Making Mr. Right (1987)
Director Susan Seidelman
John Malkovich had, in a way, already ‘been’ himself long before becoming the self-reflexive avatar of Spike Jonze’s audacious debut feature, Being John Malkovich (1999) – as can be seen in this underrated curio from Desperately Seeking Susan (1985) director Susan Seidelman. Malkovich stars as a brilliant but socially awkward scientist who designs an android clone of himself, primarily for the purpose of space exploration. However, he doesn’t bank on the project’s PR guru (Ann Magnuson) falling head over heels for ‘Ulysses’, who – in stark contrast to his creator – has developed a highly charismatic, emotionally forthright personality.
As Ulysses discovers romance and runs amok in high society, mistaken identity hi-jinks ensue, with both the robot and his maker being called upon to impersonate each other at key moments. A skewed comedy that’s wry about the pitfalls of utopian technology, it also mines a very contemporary worry: will the devices we create render our need for human companionship obsolete?
Wings of Desire (1987)
Director Wim Wenders
The shadow of the Berlin Wall looms heavily over Wim Wenders’ lyrical meditation on crossing apparently impossible divides. Drifting through the city unseen while listening in on the thoughts of its variously troubled inhabitants, Bruno Ganz’s immortal angel Damiel falls in love with a lonely trapeze artist (the late Solveig Dommartin) and has to make a fateful decision: remain forever a passive observer and recorder of life on Earth, or become an active participant in it?
Inspired by the metaphysical poetry of Rainer Maria Rilke, Wenders and co-writer Peter Handke forge a ruminative, melancholy depiction of the German capital. Yet it’s a portrait that celebrates the little earthly pleasures we take for granted – witness Damiel’s epiphanic introduction to coffee, as recommended by Peter Falk (playing himself). Shot in both lustrous monochrome and crisp colour by Henri Alékan, the veteran cinematographer of Jean Cocteau’s La Belle et la Bête (1946), it’s as striking a city symphony as it is a love story.
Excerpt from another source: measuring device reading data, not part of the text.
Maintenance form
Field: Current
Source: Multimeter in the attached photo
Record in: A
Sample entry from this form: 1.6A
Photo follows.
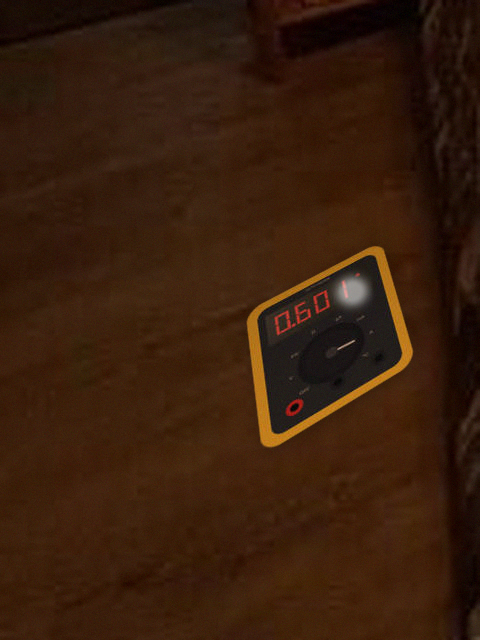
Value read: 0.601A
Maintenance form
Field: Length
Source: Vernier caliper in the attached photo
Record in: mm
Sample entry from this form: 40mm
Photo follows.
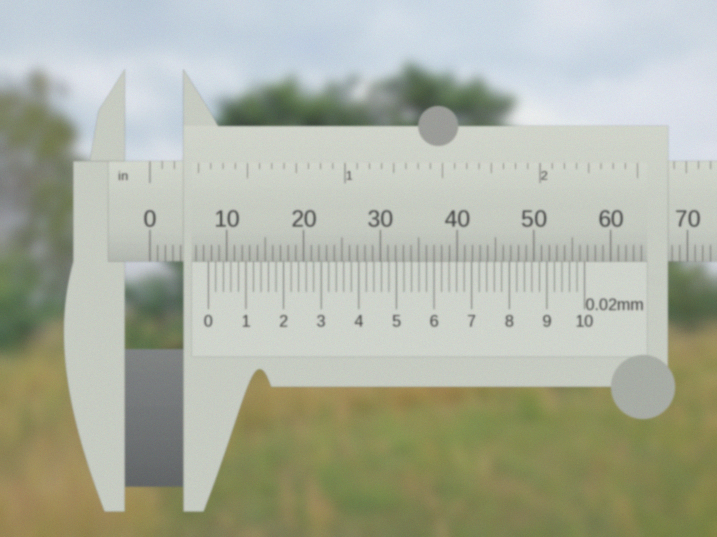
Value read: 7.6mm
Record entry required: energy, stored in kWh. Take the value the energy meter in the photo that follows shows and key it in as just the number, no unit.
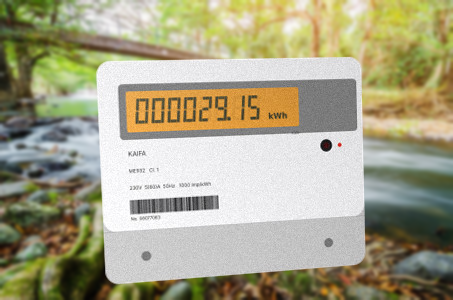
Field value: 29.15
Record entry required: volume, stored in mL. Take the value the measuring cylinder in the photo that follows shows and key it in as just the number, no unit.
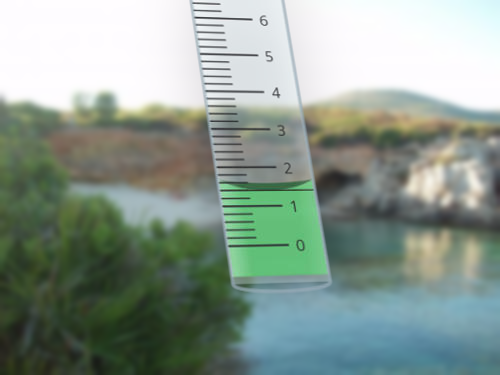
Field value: 1.4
Lars and the Real Girl (2007)
Director Craig Gillespie
At first glance it’s questionable whether Craig Gillespie’s comedy, about a withdrawn young man with intimacy issues who alarms his nearest and dearest by announcing his relationship with a lifelike doll, will be able to sustain its giddy concept over the course of a feature. But Six Feet Under writer Nancy Oliver’s intelligent script explores this potentially zany premise with wit and sensitivity.
With Lars (Ryan Gosling) insistent that the wheelchair-bound, silicone-skinned ‘Bianca’ is a missionary that he had met online, his family and small-town neighbours decide to humour him, a gambit that leads to unexpected outcomes for many involved. It’s a credit to the strong performances – from Gosling, Emily Mortimer and Paul Schneider among others – that what follows manages to be credible without becoming mawkish.
A later film, Hirokazu Koreeda’s Air Doll (2009), takes a magic realist approach to superficially similar territory, with its titular creation becoming human and falling in love with another man.
Let the Right One In (2008)
Director Tomas Alfredson
Tomas Alfredson’s film is a striking, imaginative adaptation of the novel by John Ajvide Lindqvist, the title of which derived from a song by perennial romantic outsider Morrissey. Set in a snowy Stockholm suburb, the story chronicles the relationship between 12-year-old Oskar, a bullied outcast who fantasises about violent revenge on his tormentors, and Eli, the mysterious, apparently slightly older girl who moves into the adjoining apartment block. Eli becomes a source of comfort and inspires defiance in Oskar but also warns, cryptically, that she’s “not a girl”.
Let the Right One In revisits the tropes of vampire lore with originality and startling intensity, but it’s also an acute psychological character study and a perceptive coming-of-age drama. Her cinematographer Hoyte van Hoytema’s widescreen compositions are gloriously rich and evocative, while the performances of Kare Hedebrant and, especially, Lina Leandersson are remarkable. A US remake followed in 2010, directed by Matt Reeves (Cloverfield).